- Birth name: Judith Mahdavi Lefeber
- Born: 14 March 1981 (age 44) Karnataka, India
- Origin: Germany
- Genres: Pop
- Occupation: Singer
- Years active: 2002–present
- Labels: Warner Music (2003) Zyx Music (2004–present)
- Website: web.archive.org/web/20060613063518/http://judith-lefeber.de/

= Judith Lefeber =

German singer (born 1981)

Judith Mahdavi Lefeber (born 14 March 1981) is a German singer, who gained fame as a finalist of the first season of the television show Deutschland sucht den Superstar, the German version of Pop Idol.

==Biography==
Lefeber was born in Manipal, Karnataka, India. At six months old, she was adopted by a couple from Germany and grew up in Rheda-Wiedenbrück near Gütersloh alongside her adoptive brother; who is seven years her senior. She started taking vocal, piano and ballet lessons at four years old, followed-up by joining the local girl's choir. After her high school graduation, Lefeber went on studying singing and piano at the conservatory in Detmold. Shortly afterwards, she moved to Essen.

In 2002, Lefeber participated in the first season of Deutschland sucht den SuperStar. Although she was widely considered as the favourite finalist right from the beginning of the show, she decided to leave DSDS after her second performance, explaining that personal issues that had arisen. However, after the final show it was revealed that Lefeber had received the highest percent of votes both during the top 10 and top 9 shows.

Afterwards Lefeber signed a contract with Warner Music. Released in fall 2003, her debut album In My Dreams saw comparatively big success, peaking at number 17 on the German albums chart (almost two years after her quit from DSDS), while the album's singles reached number 13 ("I Will Follow You") and number 70 ("Everybody Does") respectively on the national singles chart.

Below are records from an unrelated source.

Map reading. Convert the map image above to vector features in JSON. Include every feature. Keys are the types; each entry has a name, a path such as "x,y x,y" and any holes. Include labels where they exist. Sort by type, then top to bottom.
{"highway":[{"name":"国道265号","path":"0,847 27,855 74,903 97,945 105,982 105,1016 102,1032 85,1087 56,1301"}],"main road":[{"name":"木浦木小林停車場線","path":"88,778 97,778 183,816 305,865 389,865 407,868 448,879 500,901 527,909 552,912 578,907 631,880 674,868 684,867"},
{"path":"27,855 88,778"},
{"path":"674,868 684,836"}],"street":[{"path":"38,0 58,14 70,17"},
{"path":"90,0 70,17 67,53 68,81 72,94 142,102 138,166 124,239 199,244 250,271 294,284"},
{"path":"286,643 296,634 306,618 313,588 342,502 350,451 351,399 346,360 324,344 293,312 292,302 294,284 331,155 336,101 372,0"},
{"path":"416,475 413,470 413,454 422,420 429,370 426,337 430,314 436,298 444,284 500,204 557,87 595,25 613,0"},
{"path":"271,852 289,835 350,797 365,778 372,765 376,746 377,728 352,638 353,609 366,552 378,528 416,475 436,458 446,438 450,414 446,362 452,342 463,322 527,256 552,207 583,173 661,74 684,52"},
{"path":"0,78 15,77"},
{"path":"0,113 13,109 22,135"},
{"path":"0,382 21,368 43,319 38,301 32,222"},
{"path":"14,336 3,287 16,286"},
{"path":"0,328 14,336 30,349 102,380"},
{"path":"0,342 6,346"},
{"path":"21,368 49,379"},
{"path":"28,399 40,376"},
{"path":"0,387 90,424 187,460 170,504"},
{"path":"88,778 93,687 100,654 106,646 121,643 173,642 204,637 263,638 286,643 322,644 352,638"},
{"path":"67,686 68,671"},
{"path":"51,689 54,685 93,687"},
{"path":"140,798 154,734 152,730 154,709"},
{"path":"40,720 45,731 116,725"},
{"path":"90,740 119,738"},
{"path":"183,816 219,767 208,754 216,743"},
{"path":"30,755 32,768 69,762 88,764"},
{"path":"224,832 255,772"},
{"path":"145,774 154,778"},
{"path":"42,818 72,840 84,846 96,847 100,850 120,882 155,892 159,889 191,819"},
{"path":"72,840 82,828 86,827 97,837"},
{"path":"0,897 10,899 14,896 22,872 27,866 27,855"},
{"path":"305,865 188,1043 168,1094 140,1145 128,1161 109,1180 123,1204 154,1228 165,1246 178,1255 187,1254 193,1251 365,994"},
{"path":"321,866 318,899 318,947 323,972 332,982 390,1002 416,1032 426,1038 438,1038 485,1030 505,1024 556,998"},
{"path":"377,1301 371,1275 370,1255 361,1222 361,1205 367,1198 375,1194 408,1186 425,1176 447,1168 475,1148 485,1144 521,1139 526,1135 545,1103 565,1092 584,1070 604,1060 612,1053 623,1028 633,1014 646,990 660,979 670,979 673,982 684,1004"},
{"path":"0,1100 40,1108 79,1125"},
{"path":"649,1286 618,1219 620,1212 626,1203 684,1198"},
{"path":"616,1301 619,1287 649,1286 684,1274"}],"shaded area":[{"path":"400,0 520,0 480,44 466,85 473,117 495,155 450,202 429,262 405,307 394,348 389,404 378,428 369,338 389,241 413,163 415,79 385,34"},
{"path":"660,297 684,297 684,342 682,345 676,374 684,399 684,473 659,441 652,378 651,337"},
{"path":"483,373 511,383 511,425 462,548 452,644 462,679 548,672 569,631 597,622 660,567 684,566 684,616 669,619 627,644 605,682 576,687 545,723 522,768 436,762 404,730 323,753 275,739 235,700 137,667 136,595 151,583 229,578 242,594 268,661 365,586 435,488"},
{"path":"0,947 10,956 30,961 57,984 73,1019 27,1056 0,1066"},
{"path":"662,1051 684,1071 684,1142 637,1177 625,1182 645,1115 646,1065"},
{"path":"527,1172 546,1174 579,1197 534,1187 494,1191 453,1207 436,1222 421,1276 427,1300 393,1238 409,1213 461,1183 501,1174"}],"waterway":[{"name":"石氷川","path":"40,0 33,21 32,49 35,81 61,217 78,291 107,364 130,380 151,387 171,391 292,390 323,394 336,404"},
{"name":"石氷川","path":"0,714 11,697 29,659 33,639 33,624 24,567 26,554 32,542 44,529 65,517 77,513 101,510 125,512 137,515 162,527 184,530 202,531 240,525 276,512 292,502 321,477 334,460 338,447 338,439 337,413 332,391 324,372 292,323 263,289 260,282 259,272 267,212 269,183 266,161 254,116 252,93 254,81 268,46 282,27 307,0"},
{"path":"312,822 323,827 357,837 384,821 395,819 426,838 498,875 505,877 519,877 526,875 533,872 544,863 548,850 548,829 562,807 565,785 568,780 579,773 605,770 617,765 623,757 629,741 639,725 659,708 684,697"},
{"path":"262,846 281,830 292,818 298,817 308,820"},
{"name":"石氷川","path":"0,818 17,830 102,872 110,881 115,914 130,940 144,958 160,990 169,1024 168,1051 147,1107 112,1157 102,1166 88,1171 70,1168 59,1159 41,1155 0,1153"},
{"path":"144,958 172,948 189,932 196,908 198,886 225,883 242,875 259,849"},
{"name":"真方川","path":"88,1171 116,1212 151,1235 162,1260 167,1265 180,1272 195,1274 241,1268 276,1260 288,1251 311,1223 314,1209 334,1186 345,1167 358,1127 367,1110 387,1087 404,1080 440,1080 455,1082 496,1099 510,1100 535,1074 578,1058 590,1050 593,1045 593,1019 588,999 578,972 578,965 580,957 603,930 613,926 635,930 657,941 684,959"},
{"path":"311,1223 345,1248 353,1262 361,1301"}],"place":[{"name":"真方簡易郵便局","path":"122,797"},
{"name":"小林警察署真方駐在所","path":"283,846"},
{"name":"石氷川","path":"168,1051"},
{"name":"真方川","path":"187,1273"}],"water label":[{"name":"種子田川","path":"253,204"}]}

In 2004, Lefeber was engaged for the leading role in the musical Aida in Essen. Simultaneously, she released her second album In My Room after a sudden label change to Zyx Music. Due to a lack of promotion, both the album and the same-titled single saw less to no commercial success. The singer has since focused on starring in stage musicals.

==Discography==
===Studio albums===

List of albums, with selected chart positions and certifications
| Title | Album details | Peak chart positions |  |  | Certifications |
| GER | AUT | SWI |
| In My Dreams | Released: 29 October 2003; Label: Warner Music; Formats: CD, digital download; | 17 | — | — |  |
| In My Room | Released: 25 October 2004; Label: ZYX Music; Formats: CD, digital download; | — | — | — |  |

===Singles===

| Year | Single | Peak chart positions |  |  | Album |
| GER | AUT | SWI |
| 2003 | "I Will Follow You" | 13 | — | 61 | In My Dreams |
| "Everybody Does" | 70 | — | — |
| 2004 | "In My Room" | — | — | — | In My Room |
"—" denotes releases that did not chart or were not released.